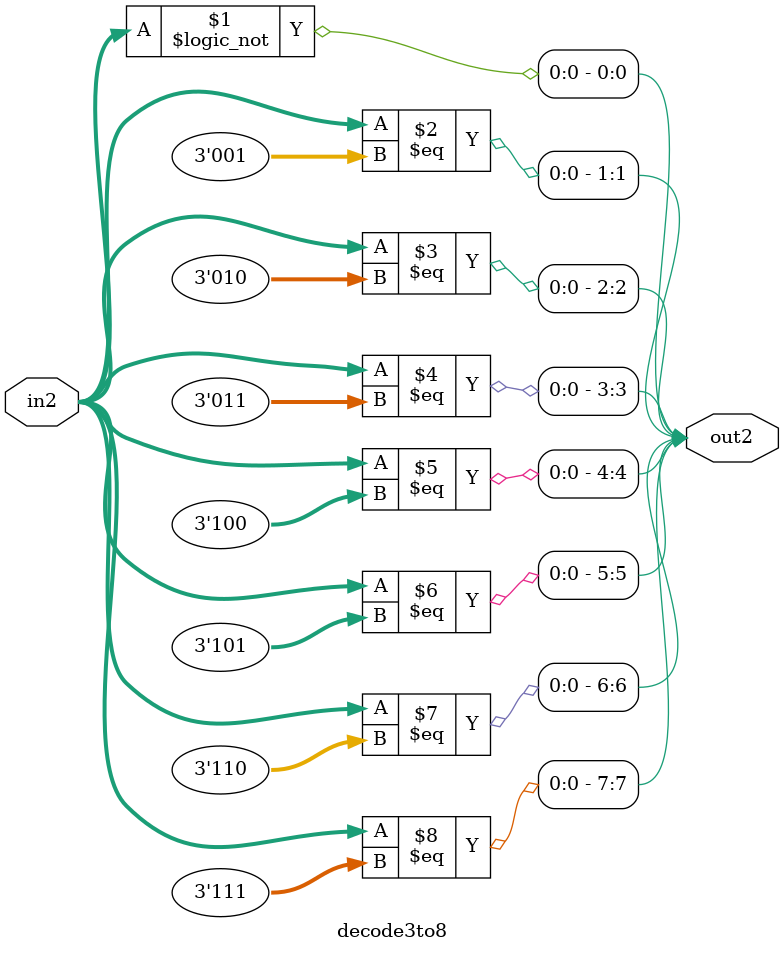
<source format=sv>
`default_nettype none

module top (
  // I/O ports
  input  logic hz100, reset,
  input  logic [20:0] pb,
  output logic [7:0] left, right,
         ss7, ss6, ss5, ss4, ss3, ss2, ss1, ss0,
  output logic red, green, blue,

  // UART ports
  output logic [7:0] txdata,
  input  logic [7:0] rxdata,
  output logic txclk, rxclk,
  input  logic txready, rxready
);

  // Your code goes here...
  logic [15:0] in, out;
  logic [2:0] in2;
  logic [7:0] out2;
  logic [7:0] step1;
  
  
  assign ss0[6:0] = pb[6:0];
  bargraph led(.out({left[7:0], right[7:0]}), .in(pb[15:0]));
  decode3to8 v1(.out2({ss7[7], ss6[7], ss5[7], ss4[7], ss3[7], ss2[7], ss1[7], ss0[7]}), .in2(pb[2:0]));
  
endmodule

// Add your submodules below.

module bargraph(output logic [15:0]out, input logic [15:0]in);

    assign out[0] = |in[15:0];
    assign out[1] = |in[15:1];
    assign out[2] = |in[15:2];
    assign out[3] = |in[15:3];
    assign out[4] = |in[15:4];
    assign out[5] = |in[15:5];
    assign out[6] = |in[15:6];
    assign out[7] = |in[15:7];
    assign out[8] = |in[15:8];
    assign out[9] = |in[15:9];
    assign out[10] = |in[15:10];
    assign out[11] = |in[15:11];
    assign out[12] = |in[15:12];
    assign out[13] = |in[15:13];
    assign out[14] = |in[15:14];
    assign out[15] = in[15];
    
endmodule


module decode3to8(output logic [7:0]out2, input logic [2:0]in2);

    assign out2[0] = (in2[2:0] == 3'b000);
    assign out2[1] = (in2[2:0] == 3'b001); 
    assign out2[2] = (in2[2:0] == 3'b010); 
    assign out2[3] = (in2[2:0] == 3'b011); 
    assign out2[4] = (in2[2:0] == 3'b100); 
    assign out2[5] = (in2[2:0] == 3'b101); 
    assign out2[6] = (in2[2:0] == 3'b110); 
    assign out2[7] = (in2[2:0] == 3'b111); 
    
endmodule

</source>
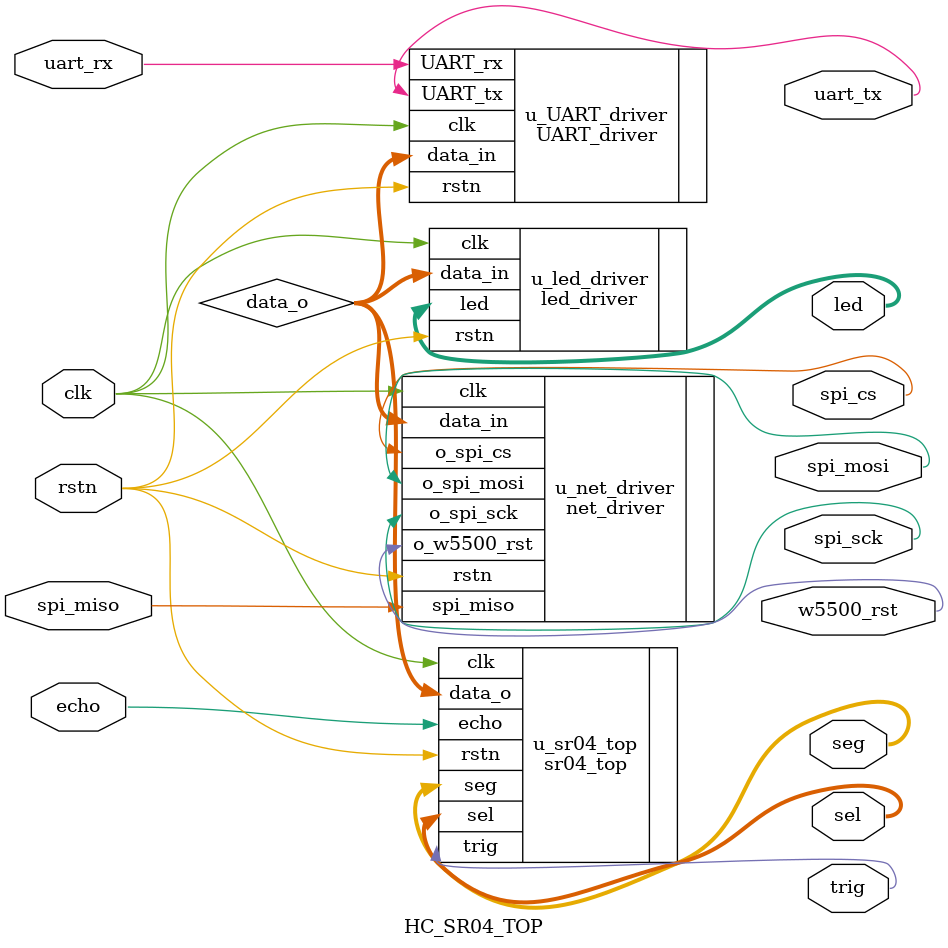
<source format=v>
module 	HC_SR04_TOP(
	input  				clk				, 
	input   			rstn			, 
	input   			echo			, // 距离信号
	input   wire		uart_rx			, // 串口输入 
	input 	wire		spi_miso		, // spi_miso
	output   			trig			, // 触发测距信号
	output  wire [7:0]	sel				,
	output  wire [7:0]	seg				,
	output  wire [4:0]	led				, 
	output  wire 		uart_tx			,
	output 	wire		spi_cs			,
	output 	wire		spi_sck			,
	output 	wire		spi_mosi		,
	output 	wire		w5500_rst
);

    localparam   CLK         =   26'd50000000   ;    // 时钟频率
    localparam   BAUD        =   17'd115200     ;     // 波特率

	wire	[18:00]		data_o		;
	wire 				clk_us		;
	
	wire				flag_1s		;
	wire 				tx_done		;
	wire 	[7 : 0]		data_rx		;

	// 滤波程序待测试
	wire 				flag_out	;	// 开始输出标志，滤波数据满足条件
	wire 	[18: 0]		data_out	;

	sr04_top u_sr04_top(
		.clk         (clk		) ,
		.rstn        (rstn		) ,
		.echo        (echo		) , // 距离信号
		.trig        (trig		) , // 触发测距信号 
		.sel         (sel		) ,
		.seg         (seg		) ,
		.data_o		 (data_o	)  
	);

	UART_driver u_UART_driver(
    	.clk         (clk		),
    	.rstn        (rstn		),
		.data_in	 (data_o	),
    	.UART_rx     (uart_rx	),
    	.UART_tx     (uart_tx	)    
	);

	led_driver u_led_driver(
		.clk         (clk		),
		.rstn        (rstn		),
		.data_in	 (data_o	), //待显示数据
		.led         (led		)
	);

	net_driver u_net_driver(
    	.clk			(clk		),
		.rstn			(rstn		),
		.spi_miso		(spi_miso	),
        .data_in		(data_o		),
		.o_spi_cs		(spi_cs		),
		.o_spi_sck		(spi_sck	),
		.o_spi_mosi		(spi_mosi	),
		.o_w5500_rst	(w5500_rst	)
	);

endmodule
</source>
★ ★ ★ ★
TASK ITEM:
I'd like the material repeated word for word, without the pictures it holds.

TASK RESULT:
<source format=sv>
`default_nettype none

module top (
  // I/O ports
  input  logic hz100, reset,
  input  logic [20:0] pb,
  output logic [7:0] left, right,
         ss7, ss6, ss5, ss4, ss3, ss2, ss1, ss0,
  output logic red, green, blue,

  // UART ports
  output logic [7:0] txdata,
  input  logic [7:0] rxdata,
  output logic txclk, rxclk,
  input  logic txready, rxready
);

  // Your code goes here...
  logic [15:0] in, out;
  logic [2:0] in2;
  logic [7:0] out2;
  logic [7:0] step1;
  
  
  assign ss0[6:0] = pb[6:0];
  bargraph led(.out({left[7:0], right[7:0]}), .in(pb[15:0]));
  decode3to8 v1(.out2({ss7[7], ss6[7], ss5[7], ss4[7], ss3[7], ss2[7], ss1[7], ss0[7]}), .in2(pb[2:0]));
  
endmodule

// Add your submodules below.

module bargraph(output logic [15:0]out, input logic [15:0]in);

    assign out[0] = |in[15:0];
    assign out[1] = |in[15:1];
    assign out[2] = |in[15:2];
    assign out[3] = |in[15:3];
    assign out[4] = |in[15:4];
    assign out[5] = |in[15:5];
    assign out[6] = |in[15:6];
    assign out[7] = |in[15:7];
    assign out[8] = |in[15:8];
    assign out[9] = |in[15:9];
    assign out[10] = |in[15:10];
    assign out[11] = |in[15:11];
    assign out[12] = |in[15:12];
    assign out[13] = |in[15:13];
    assign out[14] = |in[15:14];
    assign out[15] = in[15];
    
endmodule


module decode3to8(output logic [7:0]out2, input logic [2:0]in2);

    assign out2[0] = (in2[2:0] == 3'b000);
    assign out2[1] = (in2[2:0] == 3'b001); 
    assign out2[2] = (in2[2:0] == 3'b010); 
    assign out2[3] = (in2[2:0] == 3'b011); 
    assign out2[4] = (in2[2:0] == 3'b100); 
    assign out2[5] = (in2[2:0] == 3'b101); 
    assign out2[6] = (in2[2:0] == 3'b110); 
    assign out2[7] = (in2[2:0] == 3'b111); 
    
endmodule

</source>
<source format=v>
module 	HC_SR04_TOP(
	input  				clk				, 
	input   			rstn			, 
	input   			echo			, // 距离信号
	input   wire		uart_rx			, // 串口输入 
	input 	wire		spi_miso		, // spi_miso
	output   			trig			, // 触发测距信号
	output  wire [7:0]	sel				,
	output  wire [7:0]	seg				,
	output  wire [4:0]	led				, 
	output  wire 		uart_tx			,
	output 	wire		spi_cs			,
	output 	wire		spi_sck			,
	output 	wire		spi_mosi		,
	output 	wire		w5500_rst
);

    localparam   CLK         =   26'd50000000   ;    // 时钟频率
    localparam   BAUD        =   17'd115200     ;     // 波特率

	wire	[18:00]		data_o		;
	wire 				clk_us		;
	
	wire				flag_1s		;
	wire 				tx_done		;
	wire 	[7 : 0]		data_rx		;

	// 滤波程序待测试
	wire 				flag_out	;	// 开始输出标志，滤波数据满足条件
	wire 	[18: 0]		data_out	;

	sr04_top u_sr04_top(
		.clk         (clk		) ,
		.rstn        (rstn		) ,
		.echo        (echo		) , // 距离信号
		.trig        (trig		) , // 触发测距信号 
		.sel         (sel		) ,
		.seg         (seg		) ,
		.data_o		 (data_o	)  
	);

	UART_driver u_UART_driver(
    	.clk         (clk		),
    	.rstn        (rstn		),
		.data_in	 (data_o	),
    	.UART_rx     (uart_rx	),
    	.UART_tx     (uart_tx	)    
	);

	led_driver u_led_driver(
		.clk         (clk		),
		.rstn        (rstn		),
		.data_in	 (data_o	), //待显示数据
		.led         (led		)
	);

	net_driver u_net_driver(
    	.clk			(clk		),
		.rstn			(rstn		),
		.spi_miso		(spi_miso	),
        .data_in		(data_o		),
		.o_spi_cs		(spi_cs		),
		.o_spi_sck		(spi_sck	),
		.o_spi_mosi		(spi_mosi	),
		.o_w5500_rst	(w5500_rst	)
	);

endmodule
</source>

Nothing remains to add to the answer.